The ongoing joke I have with myself is that I must be subconsciously picking hobbies that will make me unattractive to only the most intrepid.
First it was shooting guns. Now, it’s boxing.
I was a marathoner for a little while, but the time, energy and costs wore me down after a bit.
So during life transition 2013, I decided to give myself the gift of boxing classes.
I’ve always been a passive boxing fan, rooting for Manny Pacquiao, before him, Mike Tyson (his love for pigeons and all) and before him, the greatest of all time, Muhammad Ali.
The only thing that gives me pause is getting hit in the face. Or knocked down. Or both.
I’ve got enough natural body padding (ahem) that I hope my ribs aren’t vulnerable to any mild sparring. But first things first. I’ve only had five classes. I was thinking about this Brene Brown book, and a great Theodore Roosevelt quote that opens the book:
“It is not the critic who counts; not the man who points out how the strong man stumbles, or where the doer of deeds could have done them better. The credit belongs to the man who is actually in the arena, whose face is marred by dust and sweat and blood; who strives valiantly; who errs, who comes short again and again, because there is no effort without error and shortcoming; but who does actually strive to do the deeds; who knows great enthusiasms, the great devotions; who spends himself in a worthy cause; who at the best knows in the end the triumph of high achievement, and who at the worst, if he fails, at least fails while daring greatly.”
I’m in the arena. All the time. So are you.
She says later in the book that she doesn’t take feedback/criticism from anyone who isn’t in the proverbial arena, fighting. LOVE.
And that message for me came right on time. I think it’s applicable for most messages we get from popular culture about single women, except that I don’t take advice about dating from other single people. Because they’re in the same boat, uh, arena as me, and if they had answers, they’d have made more progress, right?
What’s more important is that I don’t take feedback/criticism from people who aren’t striving to be better and aren’t interested in my efforts to make myself better because it highlights their insecurities. All of my closest, dearest friends are women in the arena in one way or another, and I’m grateful to count some men in that category as well.
- You might get beat up while you learn: I have accepted that I have limited hand-eye coordination and that I’m probably going to harm myself while I learn. I’m always sore. I like it because it means that I’m trying, stretching, doing something different, using different muscles.
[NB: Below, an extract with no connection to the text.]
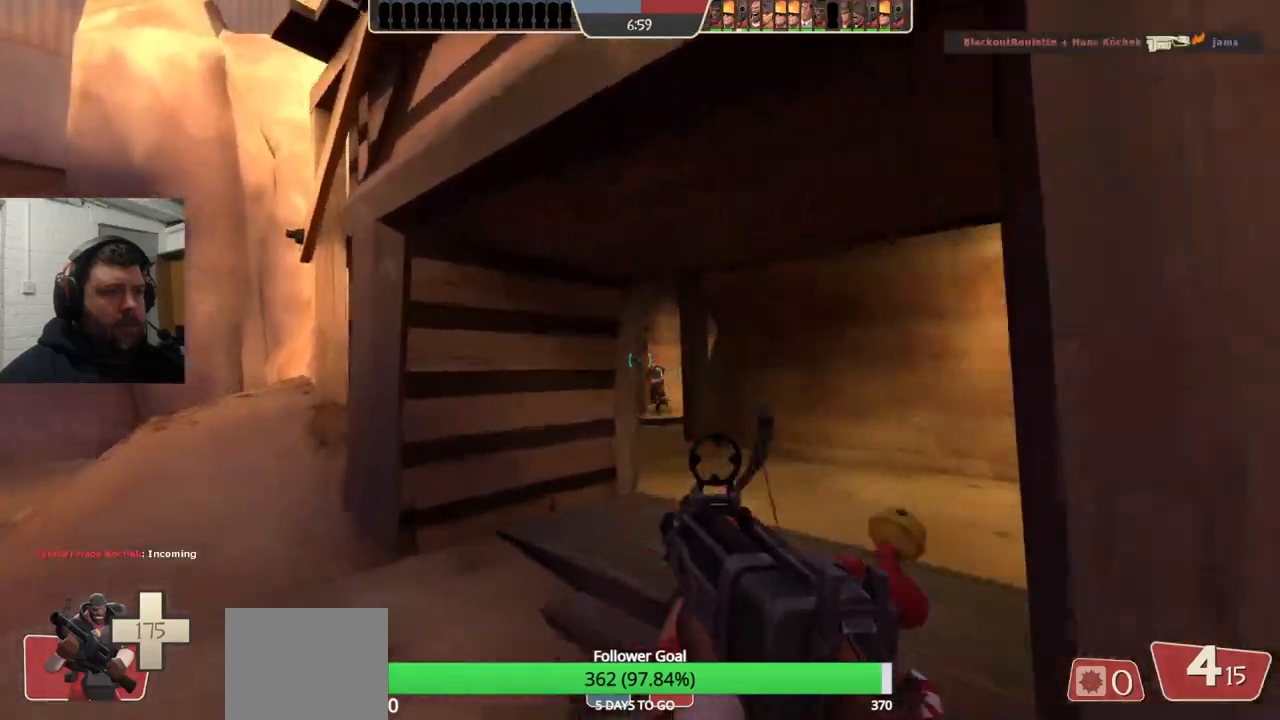
{"buttons": ["R2"], "left_stick": "up-right", "right_stick": "center", "events": [[267, "left_stick", "up-right"], [467, "R2", "down"]]}
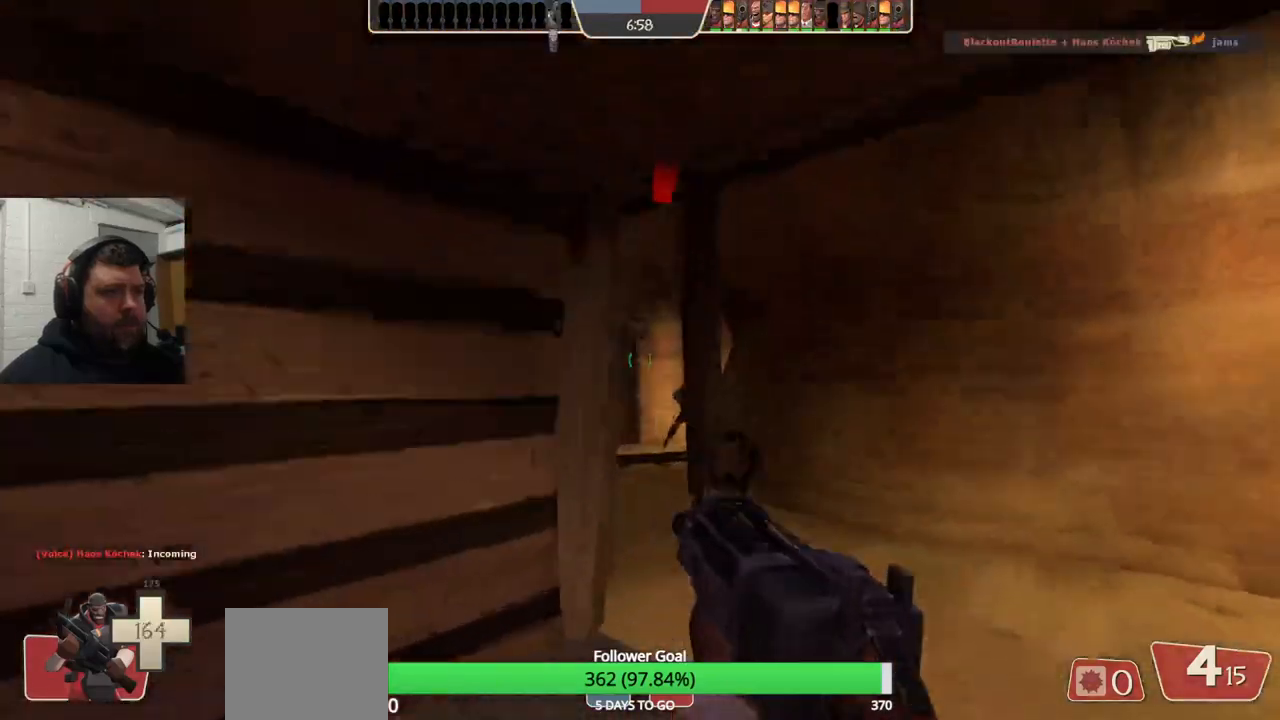
{"buttons": ["R2"], "left_stick": "down", "right_stick": "center", "events": [[283, "left_stick", "up"], [467, "left_stick", "down"]]}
This is what dating and flirting is like when you’re single. Every time you put yourself out there and the date is a bust or all he wants to do is text or he’s just not that into you or you’re just not into him, it’s like getting smacked on the shoulder when you’re slapboxing, figuring out how to block yourself from stupid. There’s also the emotional workout. I said to my instructor that I wasn’t that coordinated and she paused. After I threw a few punches she said, “You’re coordinated, you just think too much.” Sounds like my love life!
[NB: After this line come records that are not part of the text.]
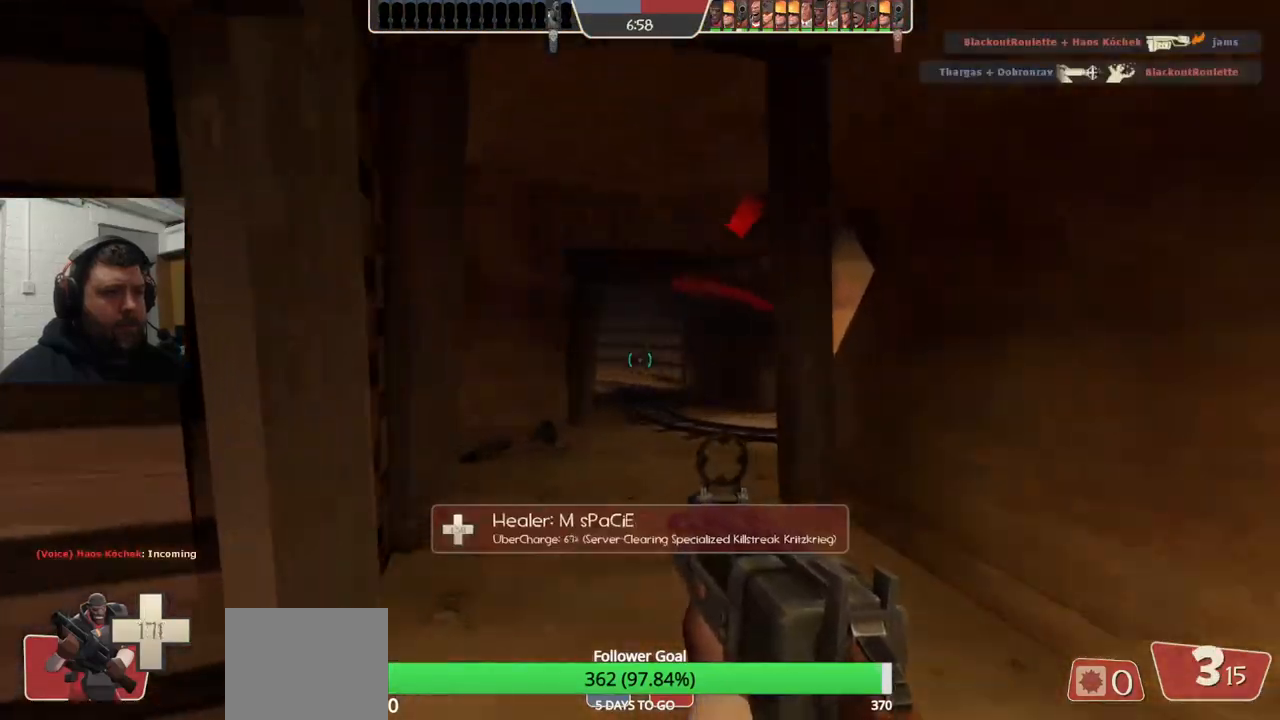
{"buttons": ["R2"], "left_stick": "up", "right_stick": "center", "events": [[167, "left_stick", "down-left"], [317, "left_stick", "up-left"], [383, "left_stick", "up"]]}
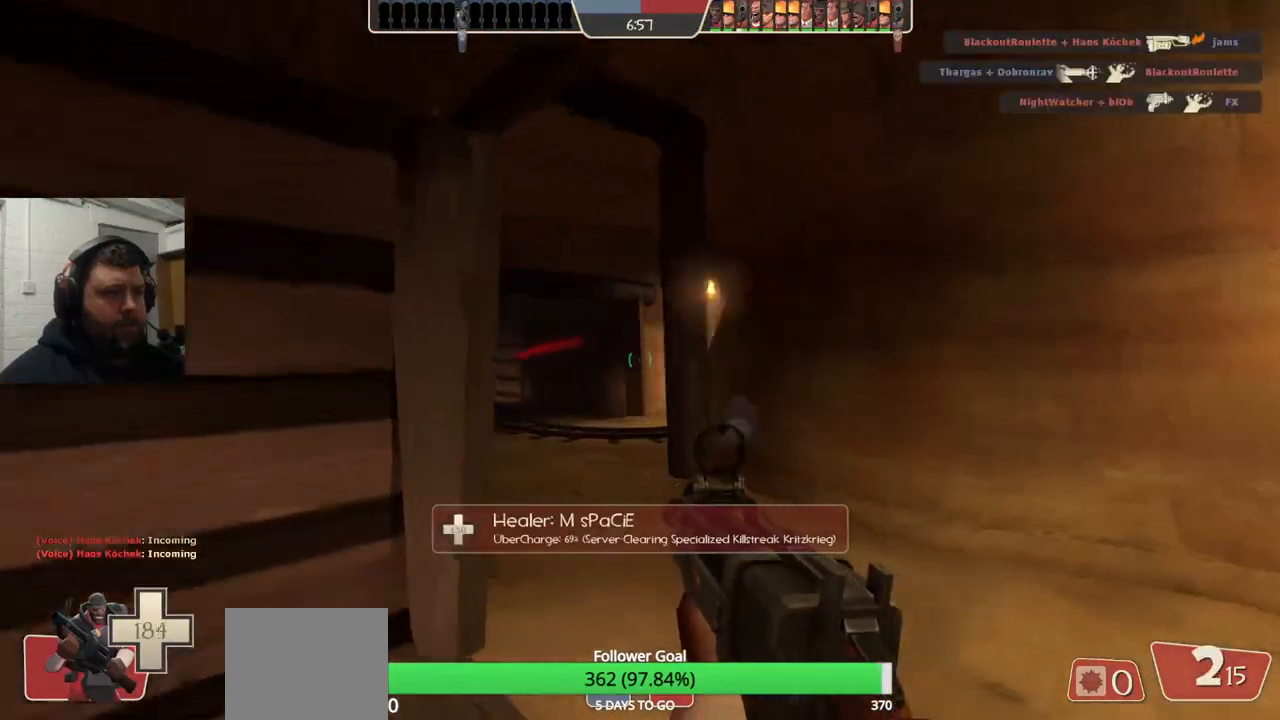
{"buttons": [], "left_stick": "down-left", "right_stick": "center", "events": [[100, "left_stick", "down-right"], [233, "left_stick", "down"], [283, "R2", "up"], [333, "left_stick", "down-left"]]}
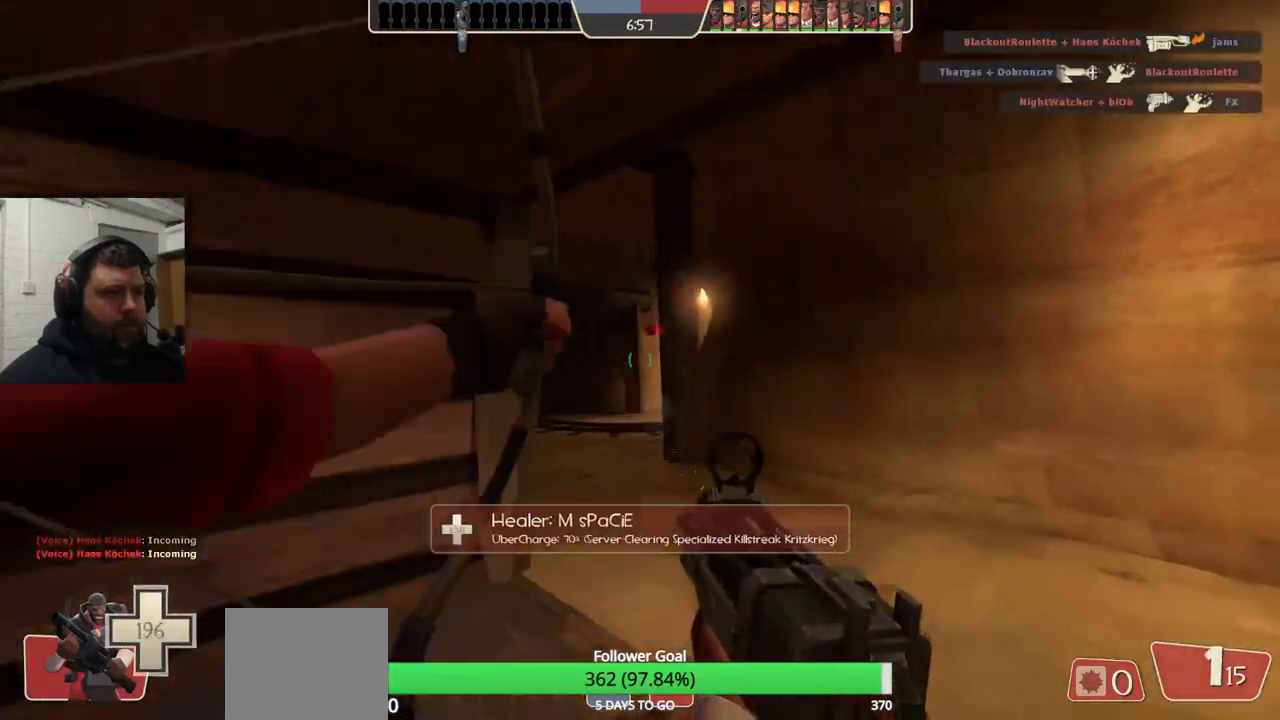
{"buttons": ["R2"], "left_stick": "up", "right_stick": "center", "events": [[33, "R1", "down"], [117, "left_stick", "up"], [133, "R1", "up"], [400, "R2", "down"]]}
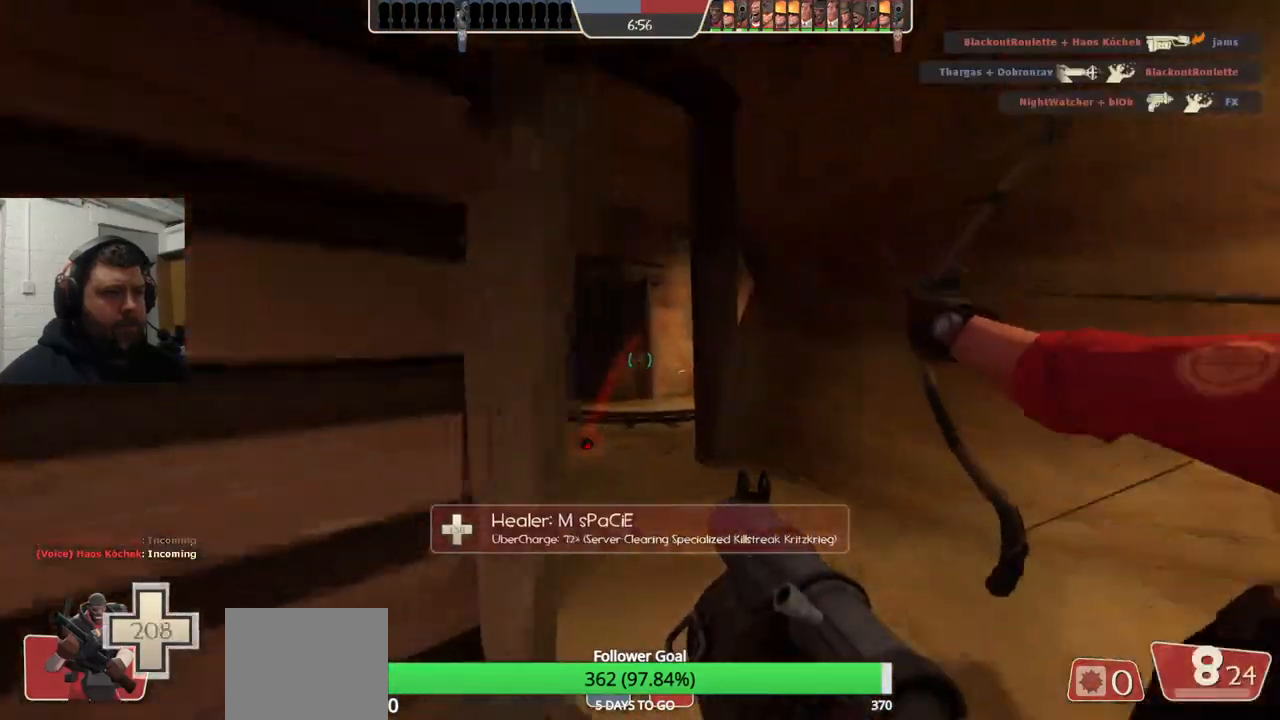
{"buttons": ["R2"], "left_stick": "up-right", "right_stick": "center", "events": [[17, "R2", "up"], [33, "left_stick", "center"], [83, "left_stick", "down-left"], [100, "R2", "down"], [150, "R2", "up"], [217, "left_stick", "center"], [367, "R2", "down"], [383, "left_stick", "up-right"]]}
- It looks easier and more like fun on television: It’s hard not to consider TV the devil, which is easy for me to say because I only have a couple of must-watch shows these days so that I can actually get some writing and reading in. But while I’m considering getting back into courting/dating/whatever it’s called these days, I know that those great dates that include flowers and nice, non-awkward outings really only happen on old TV shows that aren’t even on-air anymore (looking at you Sex and The City and Living Single). So it is with boxing. That fancy footwork looks easy until you try to do it. Same with the jab, cross, hook. It’s all fun and games until you try to wrap your hands and end up looking like a cat raided a bolt of yarn in a frenzy.
- It’s great practice for learning how to fight for yourself in the rest of your life: I really hope I don’t have to ever punch someone in the face to defend myself, but it’s nice to know how. I’d like it if I didn’t spend the rest of my days relying on non-human sentient beings for companionship, but I can’t call it.
- No one is born knowing how and you can’t teach yourself: Single is nice, but it doesn’t come with instructions in a world where most people anticipate that you’ll be part of a pair. So, it takes practice learning to be one in a world of twos. The same is true with boxing. You can guess and glean some things on YouTube, but you never really know how to do it right without guidance.
- It makes you think about your fitness (physically/spiritually): It’s been long enough since my last relationship that I have a very clear idea of what my weaknesses are and what my strengths are when it comes to love and dating. The same way I know that I prefer writing in the morning and working out in the evening to the reverse, so I love that most of the boxing classes I’ve been taking aren’t at o’dark thirty.
- The whole world is an arena: Not just a stage. But every day and every moment is the arena, and you get to choose how you step into it. You get a whole different kind of confidence when you own yourself and your life and everything in it. Self-possession is a beautiful thing. I can feel the confidence making my spine straighter when I walk. I don’t have the same slump, not even when I’m sitting down, because of the stress I let out when I’m hitting the bag and the slow strength that comes with working really hard.